1 messages · Page 1 of 1 (latest)

plush shuttle
#

In the same topic of having a new voice for Neuro, I would like to endorse the use of Bark transformer. https://github.com/suno-ai/bark

Bark is a transformer-based text-to-audio model created by Suno. Bark can generate highly realistic, multilingual speech as well as other audio - including music, background noise and simple sound effects. The model can also produce nonverbal communications like laughing, sighing and crying. To support the research community, we are providing access to pretrained model checkpoints ready for inference.

Note: For use with utterances (run on separate thread), not fast enough for real time TTS on responses.

Google Collab with sample audio: https://colab.research.google.com/drive/1eJfA2XUa-mXwdMy7DoYKVYHI1iTd9Vkt?usp=sharing#scrollTo=NyYQ--3YksJY

plush shuttle
#

prompt:

Hello, my name is Suno. And, uh — and I like pizza. [laughs] 
But I also have other interests such as playing tic tac toe.
fiery fox
#

Oh god don't tell Aletta

calm cedar
#

Could this be implemented alongside the usual system? I.e. using Bark only for non-verbal communication, which is then added to Neuros usual ramble?

fiery fox
#

Kind of like how the subtitles only use Arial for characters that don't appear in the normal font? 😉

fallow thistle
#

isn't it going to be hard to clone neuro's voice to suit this model? and the fact it's not fast enough to be used in real time really doesn't leave it with many ways to use it on stream

tiny pewter
#

Bark is licensed under a non-commercial license: CC-BY 4.0 NC. The Suno models themselves may be used commercially. However, this version of Bark uses EnCodec as a neural codec backend, which is licensed under a non-commercial license.

#

Would vedal be even allowed to use it?

calm cedar
#

Could ask for a commercial licence, typically its only a question of licencing fees

plush shuttle
fiery fox
crude cloak
#

Dont you guys find the output to be noisy af? are there examples of cleaner outputs?

plush shuttle
# crude cloak Dont you guys find the output to be noisy af? are there examples of cleaner outp...
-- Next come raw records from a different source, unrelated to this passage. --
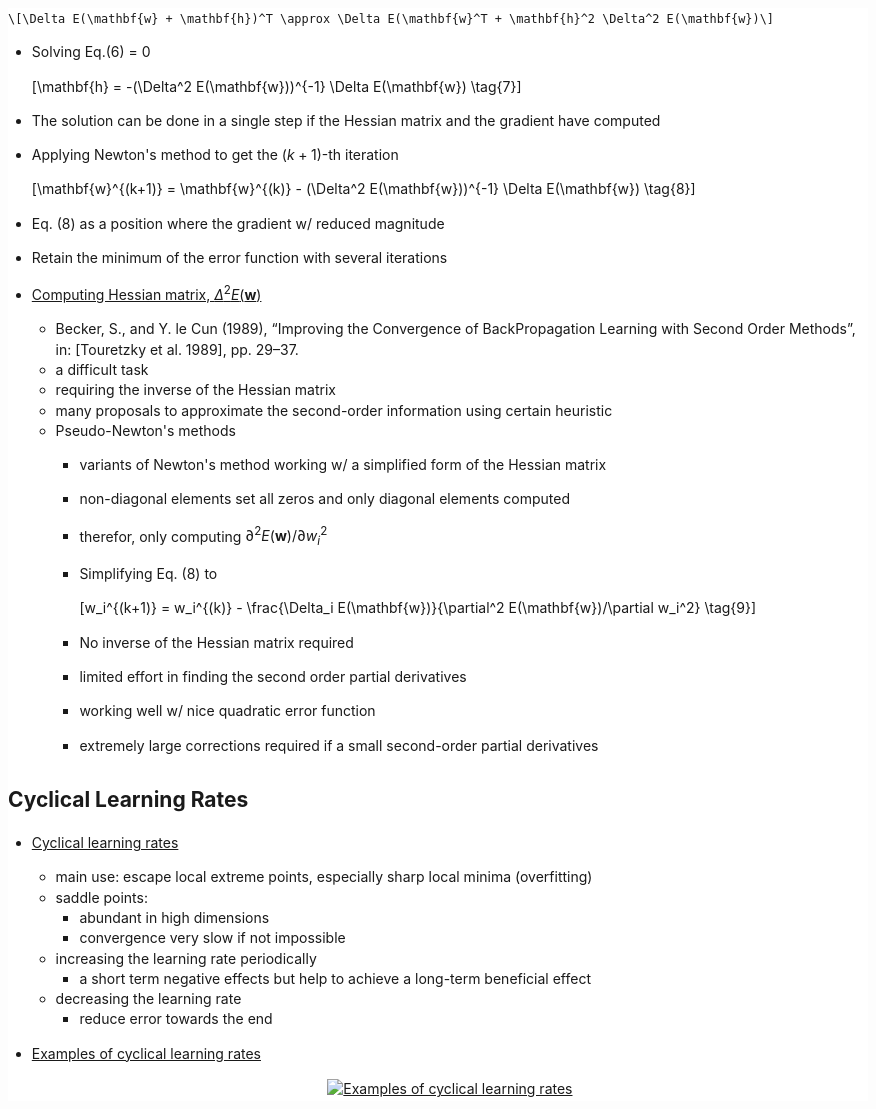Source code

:     \[\Delta E(\mathbf{w} + \mathbf{h})^T \approx \Delta E(\mathbf{w}^T + \mathbf{h}^2 \Delta^2 E(\mathbf{w})\]

  + Solving Eq.(6) = 0

    \[\mathbf{h} = -(\Delta^2 E(\mathbf{w}))^{-1} \Delta E(\mathbf{w}) \tag{7}\]
  
  + The solution can be done in a single step if the Hessian matrix and the gradient have computed
  + Applying Newton's method to get the $(k+1)$-th iteration

    \[\mathbf{w}^{(k+1)} = \mathbf{w}^{(k)} - (\Delta^2 E(\mathbf{w}))^{-1} \Delta E(\mathbf{w}) \tag{8}\]

  + Eq. (8) as a position where the gradient w/ reduced magnitude
  + Retain the minimum of the error function with several iterations

+ [Computing Hessian matrix, $\Delta^2 E(\mathbf{w})$](../ML/MLNN-Hinton/a12-Learning.md#84-second-order-algorithms)
  + Becker, S., and Y. le Cun (1989), “Improving the Convergence of BackPropagation Learning with Second Order Methods”, in: [Touretzky et al. 1989], pp. 29–37.
  + a difficult task
  + requiring the inverse of the Hessian matrix
  + many proposals to approximate the second-order information using certain heuristic
  + Pseudo-Newton's methods
    + variants of Newton's method working w/ a simplified form of the Hessian matrix
    + non-diagonal elements set all zeros and only diagonal elements computed
    + therefor, only computing $\partial^2 E(\mathbf{w})/\partial w_i^2$
    + Simplifying Eq. (8) to 

      \[w_i^{(k+1)} = w_i^{(k)} - \frac{\Delta_i E(\mathbf{w})}{\partial^2 E(\mathbf{w})/\partial w_i^2} \tag{9}\]

    + No inverse of the Hessian matrix required
    + limited effort in finding the second order partial derivatives
    + working well w/ nice quadratic error function
    + extremely large corrections required if a small second-order partial derivatives


## Cyclical Learning Rates

+ [Cyclical learning rates](../ML/MLNN-Hinton/a14-Advanced.md#31-cyclical-learning-rates-for-neural-networks)
  + main use: escape local extreme points, especially sharp local minima (overfitting)
  + saddle points:
    + abundant in high dimensions
    + convergence very slow if not impossible
  + increasing the learning rate periodically
    + a short term negative effects but help to achieve a long-term beneficial effect
  + decreasing the learning rate
    + reduce error towards the end

+ [Examples of cyclical learning rates](../ML/MLNN-Hinton/a14-Advanced.md#31-cyclical-learning-rates-for-neural-networks)

  <div style="margin: 0.5em; display: flex; justify-content: center; align-items: center; flex-flow: row wrap;">
    <a href="https://towardsdatascience.com/advanced-topics-in-neural-networks-f27fbcc638ae" ismap target="_blank">
      <img src="https://miro.medium.com/max/780/1*kk4fq-pLk95ZWN6KyXM3RA.png" style="margin: 0.1em;" alt="Examples of cyclical learning rates" title="Examples of cyclical learning rates" width=250>
    </a>
  </div>
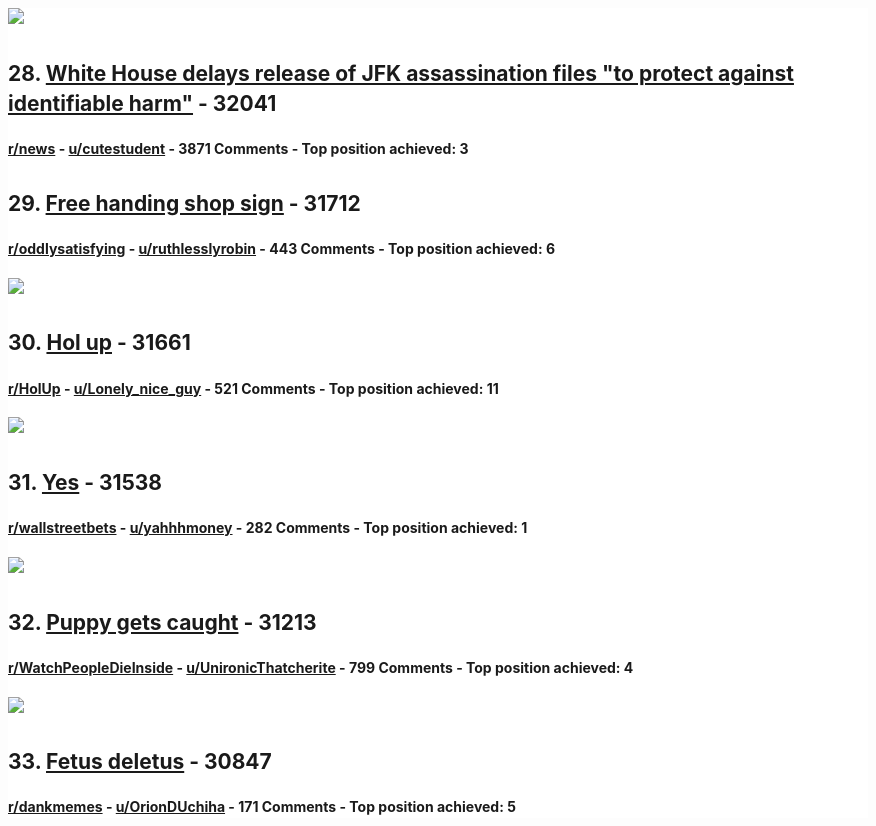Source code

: <a href="https://i.redd.it/ia4og6axu6v71.gif"><img src="https://a.thumbs.redditmedia.com/wGpDole0O7Kb06pndA-Mph7hoY0wmPOPIfWyYlXXg80.jpg"></img></a>

## 28. [White House delays release of JFK assassination files "to protect against identifiable harm"](http://reddit.com/r/news/comments/qe3iqu/white_house_delays_release_of_jfk_assassination/) - 32041
#### [r/news](http://reddit.com/r/news) - [u/cutestudent](http://reddit.com/u/cutestudent) - 3871 Comments - Top position achieved: 3

## 29. [Free handing shop sign](http://reddit.com/r/oddlysatisfying/comments/qe5grx/free_handing_shop_sign/) - 31712
#### [r/oddlysatisfying](http://reddit.com/r/oddlysatisfying) - [u/ruthlesslyrobin](http://reddit.com/u/ruthlesslyrobin) - 443 Comments - Top position achieved: 6

<a href="https://v.redd.it/t4hbxejdi7v71"><img src="https://b.thumbs.redditmedia.com/xaqbnWVFOyc3qV_t7rV7qFS6ij3YUsollR-Ku1Z7MMw.jpg"></img></a>

## 30. [Hol up](http://reddit.com/r/HolUp/comments/qe8cxs/hol_up/) - 31661
#### [r/HolUp](http://reddit.com/r/HolUp) - [u/Lonely_nice_guy](http://reddit.com/u/Lonely_nice_guy) - 521 Comments - Top position achieved: 11

<a href="https://i.redd.it/mv0hjafda8v71.gif"><img src="https://b.thumbs.redditmedia.com/vjNxVmBY6vJMPs-0CgzEXCV62rOrvYCD_464Hv_snwY.jpg"></img></a>

## 31. [Yes](http://reddit.com/r/wallstreetbets/comments/qec10r/yes/) - 31538
#### [r/wallstreetbets](http://reddit.com/r/wallstreetbets) - [u/yahhhmoney](http://reddit.com/u/yahhhmoney) - 282 Comments - Top position achieved: 1

<a href="https://i.redd.it/bd6lb4ej79v71.jpg"><img src="https://b.thumbs.redditmedia.com/H9EiOsPX-feRoJxJN8_KBTODcbJA4n3WOevPvGaH2KM.jpg"></img></a>

## 32. [Puppy gets caught](http://reddit.com/r/WatchPeopleDieInside/comments/qe6szt/puppy_gets_caught/) - 31213
#### [r/WatchPeopleDieInside](http://reddit.com/r/WatchPeopleDieInside) - [u/UnironicThatcherite](http://reddit.com/u/UnironicThatcherite) - 799 Comments - Top position achieved: 4

<a href="https://i.imgur.com/U0vQRvt.gifv"><img src="https://b.thumbs.redditmedia.com/VgKzVxP-OosoCm1khU03KSw0FCdCM_iccE-eaYZf8-I.jpg"></img></a>

## 33. [Fetus deletus](http://reddit.com/r/dankmemes/comments/qe067x/fetus_deletus/) - 30847
#### [r/dankmemes](http://reddit.com/r/dankmemes) - [u/OrionDUchiha](http://reddit.com/u/OrionDUchiha) - 171 Comments - Top position achieved: 5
no its just the sample see here more test https://www.youtube.com/watch?v=rU5Do9yHbwM

Bark AI by Suno AI is a transformer-based text-to-audio model that can generate realistic and multilingual speech as well as other audio such as music, sound effects and nonverbal expressions. It can also clone voices and audio from a limited set of synthetic options. Bark AI is an open source project that provides access to pretrained model che...

▶ Play video
crude cloak
#

I'll see if i can make a demo